Pip Chodorov, an American experimental filmmaker who teaches film in Seoul and Busan and runs a film distribution company for avantgarde work in Paris (  led students in a presentation of films made in Super 8. The film and chemicals to process them were imported for this purpose and the students realized that one cannot erase Super8 film as is done with digital film and came to terms with the nature of the material in a profound way. Also part of the program were presentations on Asian women in avantgarde film.
Hwang Miyojo presented an overview of films directed by women in South Korea  (Korea National University of Arts Prof.).
Ryan Cheng ( Programmer of Kaohsiung Film Festival and Film Critic spoke about Taiwanese women in film. Trinh Le Minh Hang (Head of Vietnamese Skyline Media) spoke about Vietnamese women’s films.

Not only was her work discussed by scholars but filmmakers working in Maya Deren's spirit showed their work.
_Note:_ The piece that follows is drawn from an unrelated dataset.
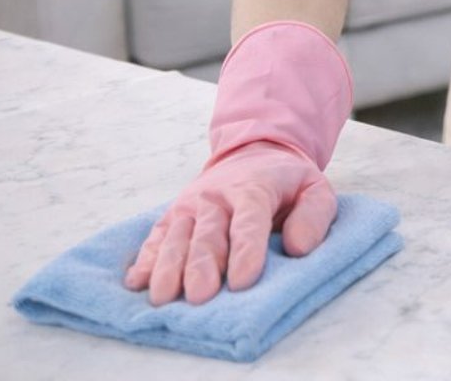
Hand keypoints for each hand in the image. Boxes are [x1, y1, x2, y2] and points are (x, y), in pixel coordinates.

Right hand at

Three filmmakers - Kano Shiho (Japan) , Camille Degeye (France) and  Emilija Skarnulyte (Lithuania) were invited to the forum.  Skarnulyte’s  Sironemelia was about a mermaid who visits a Cold War Arctic submarine base. The filmmaker will be interviewed later in the program. Sironemelia and three other Lithuanian shorts were also shown at the Corner Theater in Old Busan curated by Jurga Sabukaite who also showed her film Une Chambre à Soi. The films were followed by a discussion with Koreans who come to this tiny theater to see and study non-narrative work.
The work of Korean women in the Avantgarde at the forum included Kim Sukhyeon (Experimental Film), Kim Dongryung (Documentary) and Jeong Dahee (Animation).

The Busan Short Film Festival was held in the magnificent Busan Cinema Center with both an outdoor and indoor cinema in this multilayered gargantuan edifice. The Grand Prize winner of the festival this year was The Distance by Iranian filmmaker Yousef Kargar, a film about a friend of a man who dies in a scaffolding accident that returns home to tell his  parents, but complications arise. As winner of the grand prix, the film is automatically entered as a contender for next year’s academy awards.